Carter leant in to get a better look.

‘What’s that?’ Carter followed Tanya’s eye line as she was talking to someone who sat across from her. Carter pointed to a light area in the frame.

‘That’s what I wanted to know. So I blew it up and here . . .’ Robbo clicked on an enlarged grainy section of the photo.

‘It’s his blond hair,’ said Ebony.

‘It’s Hakuna bloody Matata,’ said Carter. ‘Justin de Lange, got to be. Any more shots of him?’

Robbo shook his head. ‘Still looking. The taxi cab disappears.’

‘What about tracing it to the Mansfield?’ asked Ebony.

‘I tried. No sign of it.’

‘We could ring the receptionist and ask her if she was working then? She’s friendly.’

‘I’ll do it.’ Carter picked up the phone and dialled the number Robbo handed to him.

After a ten minute chat with Ivy he looked very pleased with himself as an officer came into the Major Incident room to speak to him.

‘Sergeant Carter? Chief Superintendent Davidson wants a word.’

‘Who gave you permission to interview Mr James Martingale? Not content with visiting him at his work . . . you went to his house; invaded his privacy. I’ve just had
him on the phone complaining.’

Carter stood in front of Davidson’s desk.

‘Part of the revisit into the Carmichael case, sir. With respect, sir, now we have the knowledge that the victims were all harvested we need to investigate every person capable and around
when Chrissie Newton was murdered and when the victims were killed at Blackdown Barn.’

‘He wasn’t here. Martingale was in Poland.’

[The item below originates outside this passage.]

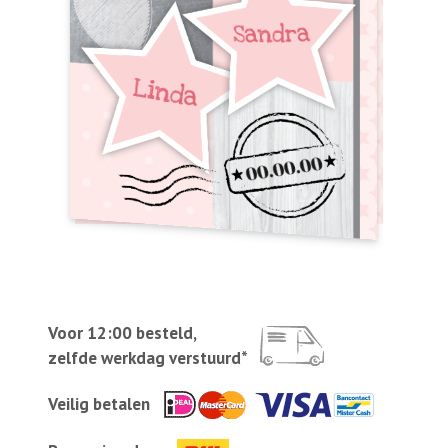
Voor 12:00 besteld,
zelfde werkdag verstuurd*
Veilig betalen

‘We only have his word for that, sir. Both him and Justin de Lange could have been here. Martingale has a small airline company which transports medical supplies via Germany and onto the
rest of Europe. He could have come here without being seen. I have a list of Martingale’s financial concerns—’

‘You asked him for details about his finances . . . his accounts?’

‘Just an overview of which companies he’s involved in, sir.’

‘Don’t waste your time in trying to unravel Martingale’s financial dealings. It would take an army of lawyers to read all that small print. Don’t get distracted, Carter.
Focus on the victims.’

‘I am, sir. We’ve just looked at the footage outside Cain’s when Tanya left the night she was killed. We’re still looking but there’s a pretty good chance Justin de
Lange was the man in the taxi with her.’ Davidson looked away, annoyed.